Bodega Bay Beat - September 2011
End of Summer
August, the ending of summer, late mornings, time to read; time to relax. But August is also, the month where we have time to begin to start thinking about beliefs different from ours, whether it is about Bohemian Grove or the celebration of Ramadan (when self-denial is designed to urge believers to resolve conflicts) Those precious minutes are cherished. August, the month of picnics, swimming in the river, fog on the coast, county fairs, soaring stock markets, has come and gone, leaving good memories, but old conflicts sadly, remain. But now, refreshed, we are ready to go forward.
September has come. School has started, football practice has begun. Sometimes the Giants even hit a few. Days begin to shorten; work replaces vacations. September means sunny days on the coast and fewer visitors to enjoy them.
September is like the end of adolescence; the beginning of adulthood. It is time to pay attention to the stock market; time to think about where work is going. September begins the political scramble in earnest; the third class bins in the post office fill up with un-read flyers. Overriding all other concerns is the downgrading of US credit, and the tanking of the stock market. Economic optimism is hard to find but fortunately we had the respite of August to carry us forward.
September is a time of community events. The Big Event in Bodega was very successful (they fed more than 600 hungry visitors.)Folks really pitch in when the cause is as good as building a firehouse like they are doing in Bodega. Elbow grease is plentiful on a work-day at either the Community Center or the Grange.
This month begins the local Farmers’ Market at the Community Center, and the continued effort to get the Community Center solvent, so the County won’t even think about asking for it back. Kudos to Diane and Michael Bundy who have taken on this project (they have done so well with the Cabaret at the Grange, that their skills are well known.)
Flea Markets abound. The Grange ones which started August 27 and continue on Saturdays in September give a good reason to get rid of goods cluttering up your closets. Many charities welcome donations.
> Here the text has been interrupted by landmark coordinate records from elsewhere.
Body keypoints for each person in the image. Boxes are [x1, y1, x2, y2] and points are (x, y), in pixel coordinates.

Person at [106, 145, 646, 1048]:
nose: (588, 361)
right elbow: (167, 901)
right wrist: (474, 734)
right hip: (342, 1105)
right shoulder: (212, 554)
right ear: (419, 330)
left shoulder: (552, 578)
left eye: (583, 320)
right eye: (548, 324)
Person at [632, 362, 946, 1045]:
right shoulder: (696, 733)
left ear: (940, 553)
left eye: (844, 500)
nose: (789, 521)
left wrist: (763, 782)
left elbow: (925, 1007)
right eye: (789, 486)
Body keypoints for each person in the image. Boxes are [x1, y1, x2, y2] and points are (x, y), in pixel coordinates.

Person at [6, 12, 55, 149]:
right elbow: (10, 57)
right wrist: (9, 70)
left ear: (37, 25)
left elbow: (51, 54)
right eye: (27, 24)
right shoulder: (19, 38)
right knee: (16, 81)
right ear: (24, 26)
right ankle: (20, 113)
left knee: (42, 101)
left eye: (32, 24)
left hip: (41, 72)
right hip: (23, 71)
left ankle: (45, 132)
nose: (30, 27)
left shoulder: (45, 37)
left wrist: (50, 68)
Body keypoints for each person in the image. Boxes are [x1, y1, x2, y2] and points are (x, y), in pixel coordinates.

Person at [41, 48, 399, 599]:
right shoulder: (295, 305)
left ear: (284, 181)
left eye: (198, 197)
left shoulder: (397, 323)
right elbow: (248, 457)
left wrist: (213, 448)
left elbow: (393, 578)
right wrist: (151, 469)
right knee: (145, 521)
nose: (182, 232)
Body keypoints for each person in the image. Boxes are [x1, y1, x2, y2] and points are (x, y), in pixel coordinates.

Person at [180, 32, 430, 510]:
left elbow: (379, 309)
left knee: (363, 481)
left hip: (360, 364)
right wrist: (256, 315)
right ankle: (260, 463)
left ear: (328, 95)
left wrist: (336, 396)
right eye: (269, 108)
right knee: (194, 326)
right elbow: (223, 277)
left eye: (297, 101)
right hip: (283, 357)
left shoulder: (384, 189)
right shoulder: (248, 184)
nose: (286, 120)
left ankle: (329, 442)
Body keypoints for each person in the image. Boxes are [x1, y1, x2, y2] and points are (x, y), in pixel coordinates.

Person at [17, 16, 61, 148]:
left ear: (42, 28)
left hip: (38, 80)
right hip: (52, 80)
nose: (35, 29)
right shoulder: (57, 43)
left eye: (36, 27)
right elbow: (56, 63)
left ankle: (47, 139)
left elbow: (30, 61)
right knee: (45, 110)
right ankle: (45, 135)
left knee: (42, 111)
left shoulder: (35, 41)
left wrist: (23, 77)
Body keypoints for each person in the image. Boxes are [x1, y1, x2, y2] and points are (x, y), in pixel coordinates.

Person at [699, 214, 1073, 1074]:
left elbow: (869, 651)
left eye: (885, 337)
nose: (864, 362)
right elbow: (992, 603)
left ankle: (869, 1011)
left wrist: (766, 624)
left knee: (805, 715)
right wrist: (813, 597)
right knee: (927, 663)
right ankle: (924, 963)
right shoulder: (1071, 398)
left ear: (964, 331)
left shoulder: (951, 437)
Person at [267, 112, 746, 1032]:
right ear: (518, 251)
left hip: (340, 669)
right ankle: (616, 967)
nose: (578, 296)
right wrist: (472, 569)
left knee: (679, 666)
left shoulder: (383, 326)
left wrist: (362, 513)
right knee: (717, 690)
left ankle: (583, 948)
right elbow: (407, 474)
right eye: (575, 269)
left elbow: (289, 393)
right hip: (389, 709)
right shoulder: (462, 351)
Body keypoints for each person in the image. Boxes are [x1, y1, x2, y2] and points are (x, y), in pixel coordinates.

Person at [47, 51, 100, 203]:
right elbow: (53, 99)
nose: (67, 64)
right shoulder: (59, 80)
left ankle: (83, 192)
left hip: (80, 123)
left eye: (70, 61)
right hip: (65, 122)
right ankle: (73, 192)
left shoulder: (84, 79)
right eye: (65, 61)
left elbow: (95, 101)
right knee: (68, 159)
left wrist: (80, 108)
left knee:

This is the month to recycle outgrown school clothes, and to start tucking away little treasures to use for Christmas. Unless the economy rebounds, we all may have to tighten our belts for the upcoming holiday season.
In just a few weeks our vacation memories have begun to fade. My long anticipated trip to South Africa has become a soft composite of respect for a nation healing itself with a commitment to Truth and Reconciliation (after the horrors of apartheid ) coupled with the cherished memories of the beautiful country and the joys of watching elephant herds in the parks and early-morning jeep trips spent trying to view the wily leopard and rhinoceros.
Travel gives you perspective. No matter how we moan and complain about losing money (stock market) tightening our belts and giving up that extra latte because our gas suddenly costs more, our problems pale into small bumps in the road, when compared with other people in other countries who never know whether the knock on the door will lead to death/mayhem; or whether some zealot will explode a bomb next to Starbucks or even in the school yard. Even in our own country there are large groups of angry, disaffected (but economically affected) youth who feel by-passed by the good life they think others are enjoying. We struggle to find how best to help.
Over and over, it appears that our best course of action, both at home and abroad, is to encourage education—ourselves, our kids; kids overseas. Young people who can read and write, and who can watch the world on the Internet, are definitely less willing to strap on a vest full of explosives just because the mullah has told them that is their duty. Young people, here and abroad, are much less willing to resort to violence if there are realistic expectations of jobs, schools for their kids, and homes that are safe and secure and not being snatched out from under them by gun-toting military or by crooked bankers. We can keep reminding ourselves and our elected officials about turning our backs on those in trouble—for any reason. Every little bit helps.
The Days Grow Short
September is a time of new beginnings. The Gravensteins are going; soon the pumpkins will be ready. Schools are open, Fisherman’s Chapel has two new ministers, Grange has sponsored a new series of documentary films, the Community Center is getting a new life with clean windows and community support. Find a charity that needs your help (most do); write a letter to Cal Trans telling them to lower the speed limit past their ill-maintained maintenance station, buy a cookie the next time the 4-H has a sale, and most important of all, get ALL of our kids into school, or into a strong educational program and help them stay there. Education helps ALL of us. Increasingly, we haven’t got time “for the waiting game.” Brighten your own corner…and we all benefit from the light.